Calculate the ratio of the expense of the previous day to the expense of the same day in the previous month

Calculate the expense of the previous day, use the COALESCE expression to ensure that 0 is returned if no expense is generated, use the round function to round the result to three decimal places, and then use the compare function to calculate the ratio of the expense of the previous day to the expense of the same day in the previous month. You can configure a trend chart to display the results. For more information, see Trend chart.

source :bill |
select
  round(diff [1], 2),
  round(diff [2], 2),
  round(diff [3] * 100 -100, 2)
from(
    select
      compare("Expense of the previous day", 604800) as diff
    from(
        select
          round(coalesce(sum(PretaxAmount), 0), 3) as "Expense of the previous day"
        from
          log
      )
  )

§ **Exercise**
Reproduce the stretch of the expense-ratio passage from "Calculate the expense" through "100 -100, 2)", word for word.

[Source records]

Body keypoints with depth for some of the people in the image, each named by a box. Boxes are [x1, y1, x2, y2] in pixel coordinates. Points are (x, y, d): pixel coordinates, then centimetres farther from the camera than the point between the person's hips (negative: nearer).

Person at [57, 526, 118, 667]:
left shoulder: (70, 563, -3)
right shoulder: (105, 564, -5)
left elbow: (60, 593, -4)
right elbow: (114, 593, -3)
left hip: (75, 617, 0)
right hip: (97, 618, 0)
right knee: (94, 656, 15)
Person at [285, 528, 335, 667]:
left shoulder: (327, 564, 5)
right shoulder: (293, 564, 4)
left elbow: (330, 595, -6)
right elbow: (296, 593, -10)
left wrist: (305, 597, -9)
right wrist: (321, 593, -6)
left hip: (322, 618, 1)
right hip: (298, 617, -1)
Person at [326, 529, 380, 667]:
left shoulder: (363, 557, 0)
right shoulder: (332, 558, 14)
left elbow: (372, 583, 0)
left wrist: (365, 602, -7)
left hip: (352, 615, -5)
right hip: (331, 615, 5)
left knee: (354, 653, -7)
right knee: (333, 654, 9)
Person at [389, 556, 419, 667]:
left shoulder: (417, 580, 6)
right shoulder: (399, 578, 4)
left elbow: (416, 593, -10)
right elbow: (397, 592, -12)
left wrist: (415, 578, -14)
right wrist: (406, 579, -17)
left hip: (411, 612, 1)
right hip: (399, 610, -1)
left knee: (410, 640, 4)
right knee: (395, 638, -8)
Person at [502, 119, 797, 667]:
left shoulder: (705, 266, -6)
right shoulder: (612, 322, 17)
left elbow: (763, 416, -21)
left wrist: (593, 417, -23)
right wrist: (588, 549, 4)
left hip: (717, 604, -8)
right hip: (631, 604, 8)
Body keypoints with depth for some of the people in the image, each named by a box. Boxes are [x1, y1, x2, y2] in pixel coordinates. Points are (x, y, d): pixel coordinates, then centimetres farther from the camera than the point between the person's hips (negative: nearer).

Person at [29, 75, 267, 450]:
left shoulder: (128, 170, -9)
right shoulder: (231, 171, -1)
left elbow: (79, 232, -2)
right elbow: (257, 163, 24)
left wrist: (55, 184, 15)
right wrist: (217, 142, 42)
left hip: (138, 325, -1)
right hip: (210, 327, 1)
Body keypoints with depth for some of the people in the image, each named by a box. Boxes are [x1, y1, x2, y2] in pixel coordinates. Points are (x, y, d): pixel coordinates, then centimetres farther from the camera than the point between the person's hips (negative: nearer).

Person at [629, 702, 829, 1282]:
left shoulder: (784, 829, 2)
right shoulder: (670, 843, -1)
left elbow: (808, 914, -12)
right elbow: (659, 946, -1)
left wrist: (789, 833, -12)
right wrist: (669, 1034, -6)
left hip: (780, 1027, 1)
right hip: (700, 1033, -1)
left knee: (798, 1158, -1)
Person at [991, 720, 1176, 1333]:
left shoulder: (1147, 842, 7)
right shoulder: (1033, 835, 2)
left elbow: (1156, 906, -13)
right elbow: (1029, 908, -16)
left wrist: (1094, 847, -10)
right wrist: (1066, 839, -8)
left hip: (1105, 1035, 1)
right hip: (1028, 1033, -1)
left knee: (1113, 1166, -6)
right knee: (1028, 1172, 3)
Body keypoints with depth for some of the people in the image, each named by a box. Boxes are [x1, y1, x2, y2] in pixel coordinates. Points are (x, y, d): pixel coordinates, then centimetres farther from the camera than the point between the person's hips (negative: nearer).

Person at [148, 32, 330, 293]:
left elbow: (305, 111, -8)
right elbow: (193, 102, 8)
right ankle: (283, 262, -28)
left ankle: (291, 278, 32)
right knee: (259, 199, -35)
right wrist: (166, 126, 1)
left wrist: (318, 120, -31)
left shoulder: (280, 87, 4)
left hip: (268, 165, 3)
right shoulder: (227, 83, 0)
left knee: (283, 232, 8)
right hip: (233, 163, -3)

§ **Solution**
Calculate the expense of the previous day, use the COALESCE expression to ensure that 0 is returned if no expense is generated, use the round function to round the result to three decimal places, and then use the compare function to calculate the ratio of the expense of the previous day to the expense of the same day in the previous month. You can configure a trend chart to display the results. For more information, see Trend chart.

source :bill |
select
  round(diff [1], 2),
  round(diff [2], 2),
  round(diff [3] * 100 -100, 2)